We define Big Data as an evolving term that describes any voluminous amount of structured, semi-structured and unstructured data that has the potential to be mined for information and converted to knowledge.
In 2012, Gartner updated its definition of Big Data as follows: “Big data is high volume, high velocity, and/or high variety information assets that require new forms of processing to enable enhanced decision making, insight discovery and process optimization.” Additionally, a V for “Veracity” and one for “Value” are added by some organizations to describe it.
Rembrandt offers the following Services related to the Big Data Track:
- Big Data Readiness Assessment
- Big Data Strategy & Roadmap
- Big Data Architecture
- Big Data Implementation
Big Data Readiness Assessment: 1-day corporate assessment seminar to prepare and educate clients in the design, architectures and key concepts needed to embark on a Big Data initiative.
Big Data Strategy & Roadmap: In-depth consulting services to help define the Big Data strategy and roadmap to incrementally build the architecture. We build on our experience in developing Department and Enterprise Big Data Frameworks for Pharmaceutical, Consumer Goods, Banking, Brokerage, Insurance and Information Services clients.
Big Data Architecture
Choosing the applicable Big Data architecture depending upon the specifics of an organization’s situation.
Big Data Implementation
Multi-person team time and materials project to develop the appropriate Big Data architecture defined in the architecture deliverable. Rembrandt will supply a project manager, architect, modeler and developers skilled in Hadoop and Map Reduce. We will also supply visualization and statistical personnel skilled in the appropriate toolset and predictive analytics.
Gartner defines the difference between Big Data and Business Intelligence regarding data and their use:
- Business Intelligence uses descriptive statistics with data with high information density to measure things, detect trends etc.
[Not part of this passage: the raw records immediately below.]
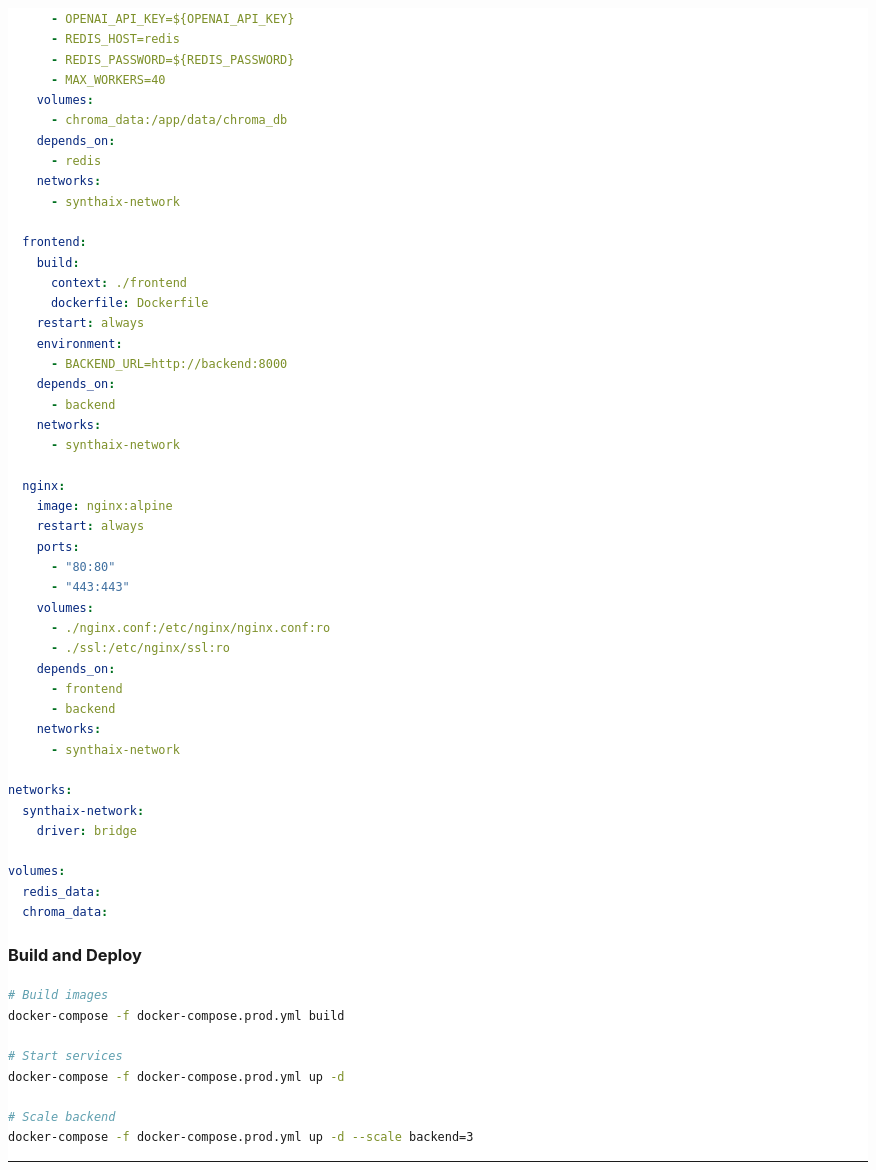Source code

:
 ```yaml
      - OPENAI_API_KEY=${OPENAI_API_KEY}
      - REDIS_HOST=redis
      - REDIS_PASSWORD=${REDIS_PASSWORD}
      - MAX_WORKERS=40
    volumes:
      - chroma_data:/app/data/chroma_db
    depends_on:
      - redis
    networks:
      - synthaix-network

  frontend:
    build:
      context: ./frontend
      dockerfile: Dockerfile
    restart: always
    environment:
      - BACKEND_URL=http://backend:8000
    depends_on:
      - backend
    networks:
      - synthaix-network

  nginx:
    image: nginx:alpine
    restart: always
    ports:
      - "80:80"
      - "443:443"
    volumes:
      - ./nginx.conf:/etc/nginx/nginx.conf:ro
      - ./ssl:/etc/nginx/ssl:ro
    depends_on:
      - frontend
      - backend
    networks:
      - synthaix-network

networks:
  synthaix-network:
    driver: bridge

volumes:
  redis_data:
  chroma_data:
```

### Build and Deploy

```bash
# Build images
docker-compose -f docker-compose.prod.yml build

# Start services
docker-compose -f docker-compose.prod.yml up -d

# Scale backend
docker-compose -f docker-compose.prod.yml up -d --scale backend=3
```

---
- Big data uses inductive statistics and concepts from nonlinear system identification to infer laws (regressions, nonlinear relationships, and causal effects) from large sets of data with low information density to reveal relationships, dependencies and perform predictions of outcomes and behaviors.
Currently, Big Data can be described by the following characteristics: Volume Variety Velocity Variability, Veracity, Complexity. In 2004, Google published a paper on a process called MapReduce that used such an architecture.
Rembrandt has built the Map Reduce architecture for Clients in Banking, Brokerage, Telecommunications and Big Pharmaceuticals.
The MapReduce framework provides a parallel processing model and associated implementation to process huge amounts of data. With MapReduce, queries are split and distributed across parallel nodes and processed in parallel (the Map step). The results are then gathered and delivered (the Reduce step). The framework was very successful so others wanted to replicate the algorithm. Therefore, an implementation of the MapReduce framework was adopted by an Apache open source project named Hadoop.
Big Data Technologies
Big Data requires exceptional technologies to efficiently process large quantities of data within tolerable elapsed times. Rembrandt suggests suitable technologies include A/B Testing, crowdsourcing, data fusion & integration, genetic algorithms, machine learning, natural language processing, signal processing, simulation, time series analysis and visualization.
Multidimensional Big Data can also be represented as tensors, which can be more efficiently handled by tensor-based computation, such as multilinear subspace learning.
Additional technologies being applied to Big Data include massively parallel-processing (MPP) databases, search-based applications, data mining, distributed file systems, distributed databases, cloud based infrastructure (applications, storage and computing resources) and the Internet.